Directions for this task: Look for the line containing "thumb ip: (373, 247)" in the listing below; from there, output every line exactly, the last one included.

Listed entries:
··········
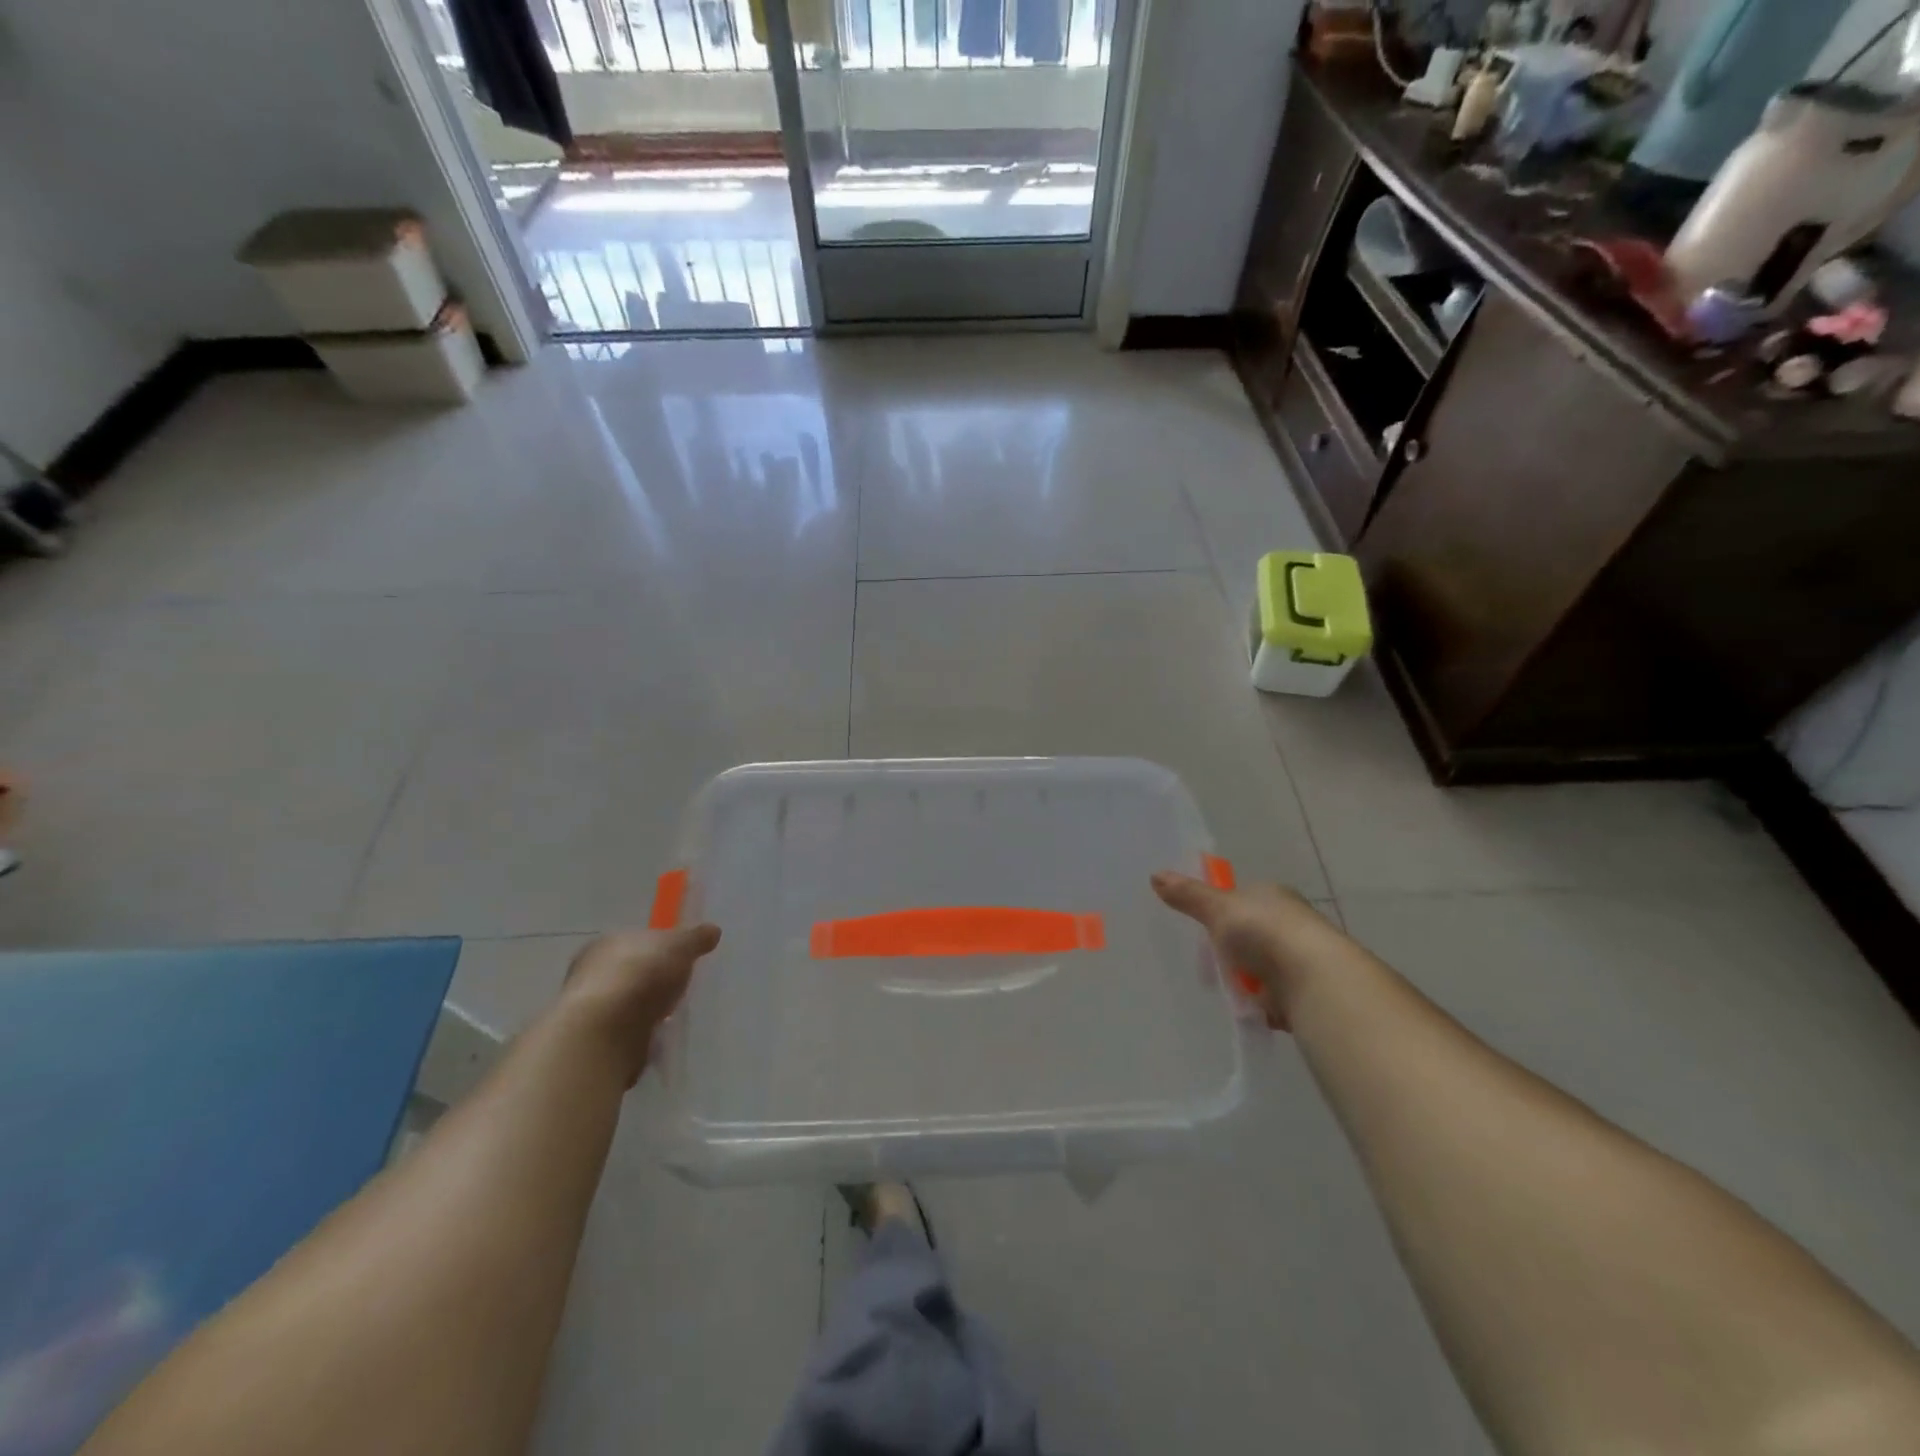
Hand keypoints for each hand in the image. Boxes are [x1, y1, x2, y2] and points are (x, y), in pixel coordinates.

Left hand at [558, 925, 720, 1084]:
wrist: (604, 1033)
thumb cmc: (640, 976)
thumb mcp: (679, 946)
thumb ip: (695, 938)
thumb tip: (713, 930)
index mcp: (607, 942)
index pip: (636, 940)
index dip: (658, 948)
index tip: (679, 959)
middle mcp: (591, 972)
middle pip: (630, 971)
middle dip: (652, 980)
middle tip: (679, 988)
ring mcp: (590, 1009)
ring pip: (626, 1003)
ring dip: (645, 1010)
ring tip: (672, 1017)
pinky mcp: (594, 1041)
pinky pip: (624, 1032)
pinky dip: (638, 1034)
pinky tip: (656, 1038)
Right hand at [1151, 871, 1346, 1029]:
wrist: (1313, 981)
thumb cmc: (1264, 933)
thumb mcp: (1218, 909)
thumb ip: (1188, 895)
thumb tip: (1155, 874)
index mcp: (1274, 895)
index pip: (1243, 898)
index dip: (1221, 912)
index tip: (1202, 929)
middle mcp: (1290, 922)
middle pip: (1251, 934)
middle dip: (1231, 949)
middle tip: (1208, 964)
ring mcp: (1299, 959)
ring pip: (1260, 966)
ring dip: (1244, 979)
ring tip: (1221, 989)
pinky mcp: (1302, 993)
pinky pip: (1271, 997)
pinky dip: (1258, 1004)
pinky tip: (1243, 1009)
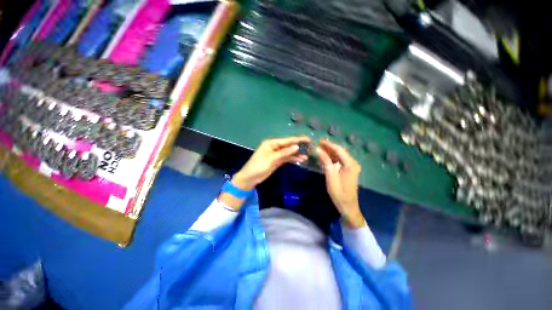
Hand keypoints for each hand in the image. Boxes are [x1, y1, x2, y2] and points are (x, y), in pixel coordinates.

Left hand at [221, 136, 309, 209]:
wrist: (250, 177)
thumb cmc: (259, 165)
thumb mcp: (272, 158)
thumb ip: (284, 152)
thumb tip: (296, 147)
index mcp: (271, 143)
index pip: (287, 140)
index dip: (298, 139)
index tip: (308, 139)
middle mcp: (275, 147)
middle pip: (289, 146)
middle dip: (298, 147)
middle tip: (310, 147)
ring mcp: (276, 154)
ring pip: (288, 153)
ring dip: (296, 154)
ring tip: (307, 156)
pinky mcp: (277, 161)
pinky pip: (286, 158)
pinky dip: (292, 159)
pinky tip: (300, 160)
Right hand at [318, 139, 365, 228]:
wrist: (348, 205)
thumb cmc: (339, 192)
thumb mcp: (331, 176)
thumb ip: (326, 162)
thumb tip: (319, 150)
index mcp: (350, 164)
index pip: (339, 150)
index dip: (328, 144)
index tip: (319, 141)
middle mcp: (353, 163)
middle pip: (340, 151)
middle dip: (329, 147)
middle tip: (317, 144)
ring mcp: (351, 166)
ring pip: (339, 156)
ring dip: (330, 152)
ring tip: (319, 149)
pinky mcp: (348, 170)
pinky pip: (339, 161)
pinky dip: (332, 158)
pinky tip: (325, 156)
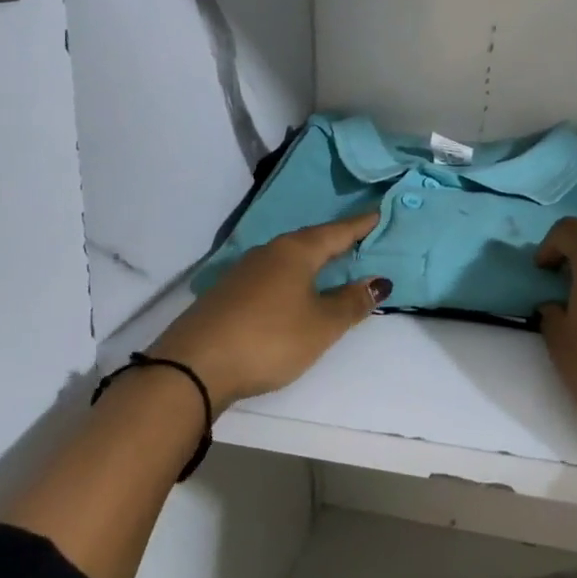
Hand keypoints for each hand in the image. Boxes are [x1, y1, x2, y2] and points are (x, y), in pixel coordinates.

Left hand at [148, 211, 390, 412]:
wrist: (196, 363)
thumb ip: (351, 302)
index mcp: (296, 251)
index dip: (361, 225)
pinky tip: (294, 288)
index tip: (380, 213)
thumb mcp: (321, 325)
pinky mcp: (229, 291)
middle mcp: (270, 251)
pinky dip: (292, 275)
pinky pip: (272, 273)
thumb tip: (379, 280)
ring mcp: (245, 270)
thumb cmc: (270, 338)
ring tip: (333, 263)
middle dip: (336, 239)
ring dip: (313, 258)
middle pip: (311, 240)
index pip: (337, 232)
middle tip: (361, 238)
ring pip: (289, 256)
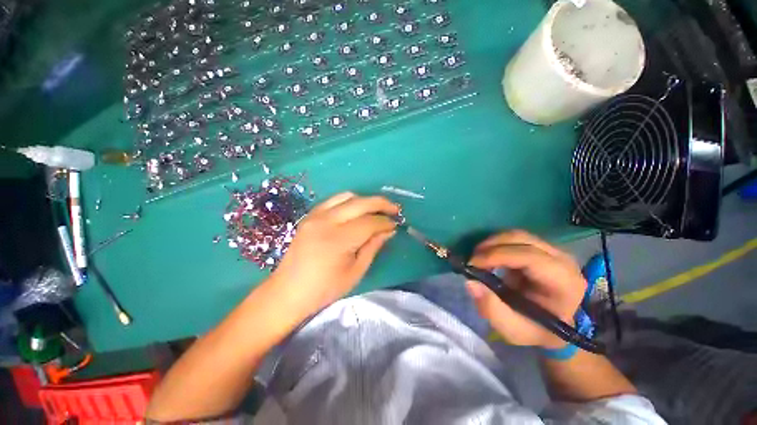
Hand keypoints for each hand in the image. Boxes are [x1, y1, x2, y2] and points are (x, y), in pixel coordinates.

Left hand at [268, 192, 399, 316]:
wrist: (288, 291)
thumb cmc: (325, 288)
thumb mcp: (355, 272)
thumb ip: (373, 247)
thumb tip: (389, 230)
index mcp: (338, 239)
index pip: (370, 222)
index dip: (385, 222)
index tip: (396, 225)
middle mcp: (326, 221)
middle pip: (360, 203)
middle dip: (381, 203)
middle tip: (395, 209)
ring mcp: (315, 216)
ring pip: (347, 196)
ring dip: (366, 200)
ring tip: (377, 209)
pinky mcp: (310, 216)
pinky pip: (334, 200)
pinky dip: (350, 201)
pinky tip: (356, 210)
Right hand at [465, 231, 586, 348]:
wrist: (553, 326)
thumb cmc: (536, 331)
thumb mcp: (513, 330)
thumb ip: (492, 309)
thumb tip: (470, 283)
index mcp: (564, 283)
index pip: (530, 257)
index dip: (498, 255)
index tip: (472, 264)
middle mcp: (562, 260)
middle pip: (522, 239)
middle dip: (491, 245)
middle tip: (472, 259)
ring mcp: (553, 251)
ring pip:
··········
Written solution:
thumb ip: (373, 247)
thumb tip: (389, 230)
index mcp: (338, 239)
index pip: (370, 222)
index dip: (385, 222)
index tip: (396, 225)
middle mcp: (326, 221)
middle pip: (360, 203)
middle dip: (381, 203)
middle tip: (395, 209)
ring mcp: (315, 216)
ring pip: (347, 196)
ring dip: (366, 200)
ring tip: (377, 209)
pinky mcp: (310, 216)
pinky pip: (334, 200)
pinky dip: (350, 201)
pinky tip: (356, 210)
Right hand at [465, 231, 586, 348]:
wrist: (553, 326)
thumb cmc: (536, 331)
thumb mcp: (513, 330)
thumb ip: (492, 309)
thumb tip: (470, 283)
index mcp: (564, 283)
index pip: (530, 257)
index dip: (498, 255)
index tip: (472, 264)
middle mcp: (562, 260)
middle pip: (522, 239)
middle dip: (491, 245)
middle tip: (472, 259)
ring mcp: (553, 251)
ring pip:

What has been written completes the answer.